Low Rate, Broad Base?

Because of deductions, CIT does not apply to all profits. Even if rate reductions do not increase profits, they could be revenue neutral if combined with measures to broaden the corporate tax base. As proposed by President Obama, a lower CIT rate applied to a larger proportion of profits could collect the same share of total profits.

Although Mintz used the “low rate, broad base” rhetoric to sell CIT cuts, Canada has not broadened its corporate tax base. Flaherty proposed to eliminate foreign-affiliate interest deductibility in 2007, but backed off when Bay Street (and Mintz) objected. Budget 2010 did lower the interest rate refunded on CIT overpayments, a welcome reform that happened after the period for which we have annual statistics and is projected to save only $0.2 billion.

The share of profits collected by the federal government has decreased over the past decade.  Although the effective tax rate varies, it has tended to fall along with statutory rates.

Conclusion

CIT cuts did not cause much, if any, of the increase in pre-tax profits before the economic crisis. But they have significantly reduced the share of profits collected as public revenue. Therefore, the fiscal cost of CIT cuts is substantial.

Enjoy and share:

Comments

Comment from Andrew Jackson
Time: January 30, 2011, 6:07 am

Good work Erin.

Comment from duncan cameron
Time: January 30, 2011, 11:56 am

I think the argument that would resonate with the public is the one you made earlier Erin about Canadian cuts to the CIT would be collected by the US government instead.

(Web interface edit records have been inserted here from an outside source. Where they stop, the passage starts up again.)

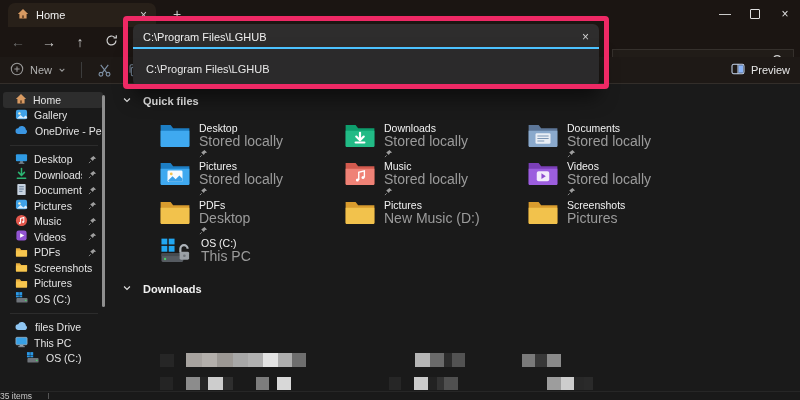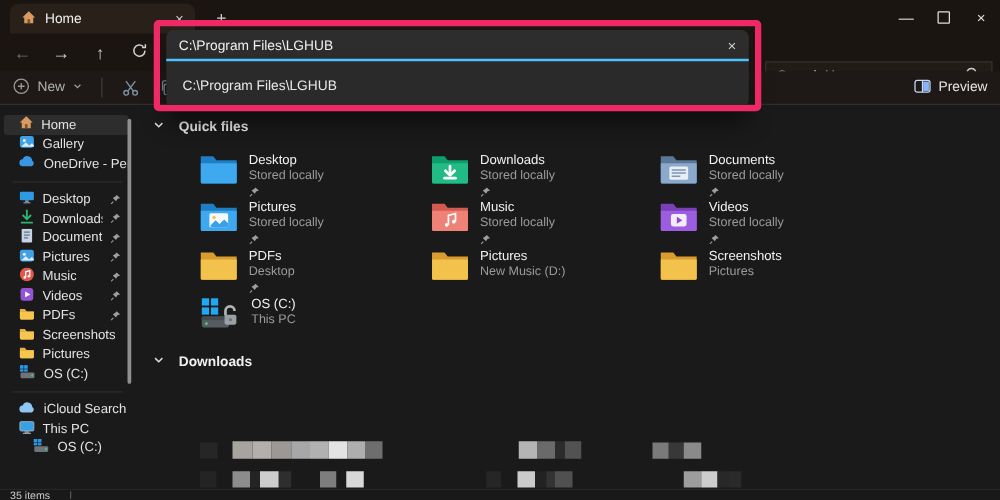--- a/index.html
+++ b/index.html
@@ -64,7 +64,7 @@
   .qa-item{position:absolute;display:flex;gap:9px;width:176px;}
   .qa-icon{flex:0 0 auto;display:flex;}
   .qa-name{font-size:10.5px;color:#f2f2f2;line-height:12px;}
-  .qa-sub{font-size:10px;color:#9b9b9b;line-height:12px;margin-top:1px;}
+  .qa-sub{font-size:14px;color:#9b9b9b;line-height:12px;margin-top:1px;}
   .qa-pin{margin-top:2px;display:flex;}
   .fav-text{position:absolute;left:34px;top:221px;font-size:10.5px;color:#8b8b8b;}
   .blk{position:absolute;}

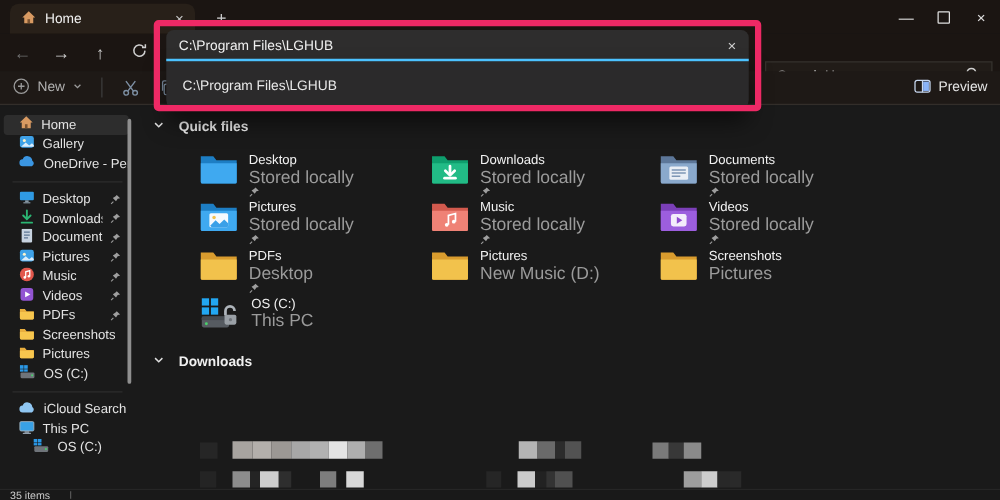--- a/index.html
+++ b/index.html
@@ -325,7 +325,7 @@
           <span><svg width="14" height="10" viewBox="0 0 16 11">
               <path d="M4 10a3.2 3.2 0 0 1-.4-6.4A4.6 4.6 0 0 1 12.4 5 2.8 2.8 0 0 1 12 10z" fill="#8fc6f2"></path>
             </svg></span>
-          <span class="side-label">iCloud Search</span>
+          <span class="side-label">files Drive</span>
         </div>
         <div class="side-item">
           <span><svg width="13" height="13" viewBox="0 0 14 14">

Comment from Michael Smart
Time: February 10, 2011, 8:37 pm

I don’t think you can demonize Jack Mintz as one of the people who objected to Section 18.2. After all, he proposed it in the Mintz Committee report!

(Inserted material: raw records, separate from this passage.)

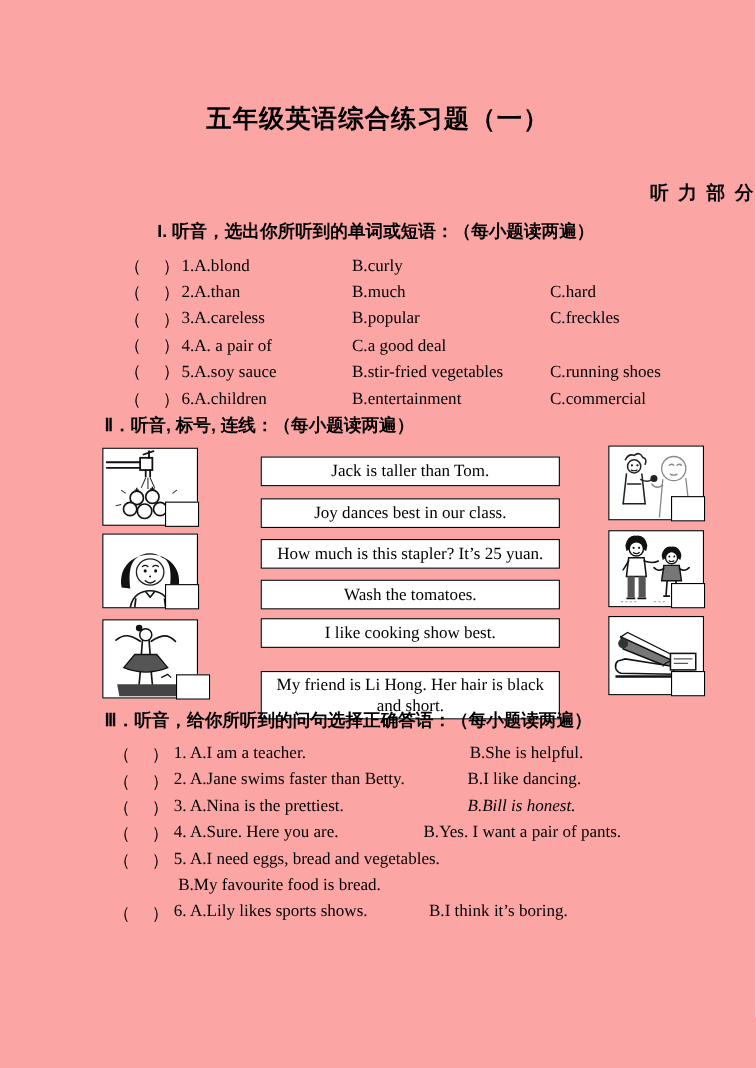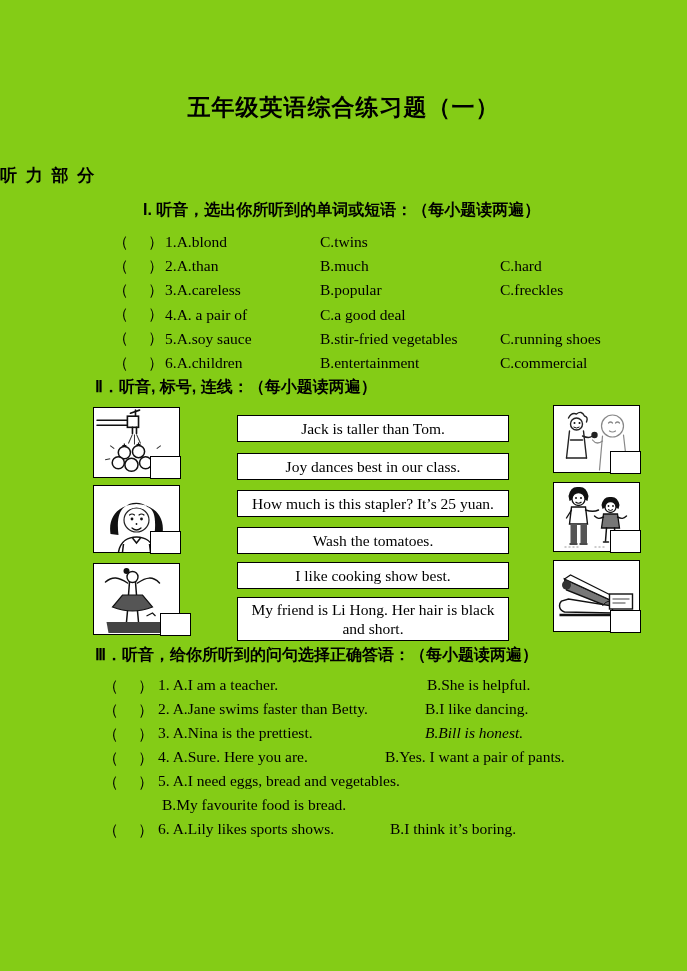--- a/index.html
+++ b/index.html
@@ -6,7 +6,7 @@
   .page{
     position:relative;
     width:687px;height:971px;
-    background:#84cc16;
+    background:#fca5a5;
     font-family:"Liberation Serif", serif;
     color:#000;
     overflow:hidden;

And “Looking at CIT revenues reported by Finance Canada, one might observe that they have fallen only in years when the general rate was cut.”

So now tax cuts caused the Great Recession? Erin, you’ve produced better arguments on this issue before, and you will again I’m sure.

Comment from Erin Weir
Time: February 11, 2011, 1:14 am

The Mintz Committee did indeed propose to end foreign-affiliate interest deductibility, which makes it noteworthy that he started backpedalling when Budget 2007 proposed to do so.

The Committee also recommended removing tax preferences for oil and gas companies. But when Budget 2007 phased out accelerated depreciation for the oil sands, Mintz called it a “tax hit.”

Overall, Mintz’s Committee put forward a revenue-neutral package of rate reductions and base-broadening measures. Since then, Mintz has relentlessly advocated rate reductions, but has ignored or derided the base-broadening proposals.

Corporate tax cuts caused neither the recession nor the recovery from it, nor the boom that preceded it. But conservatives are claiming that a lower corporate tax rate caused the (slight) increase in corporate tax revenues in 2009-10. My point is that, even taking their simplistic comparison of statutory rates and fiscal-year revenues on its own terms, it suggests the opposite conclusion for the whole decade.

Comment from Michael Smart
Time: February 14, 2011, 7:04 pm

Then it sounds like a literature search is in order to determine the elasticity of foreign investment and corporate tax base with respect to host country tax rates. (Hint: think of a number. Then quadruple it.)

Several good meta-studies have been written in the last couple of years.

Comment from Michael Smart
Time: February 14, 2011, 7:11 pm

By the way, in the oped you linked to, Jack Mintz is not objecting to Section 18.2, but to the earlier (and broader) tracing-rule approach.

Comment from Erin Weir
Time: February 16, 2011, 5:17 am

But wasn’t that earlier and broader approach consistent with what the Mintz committee had proposed?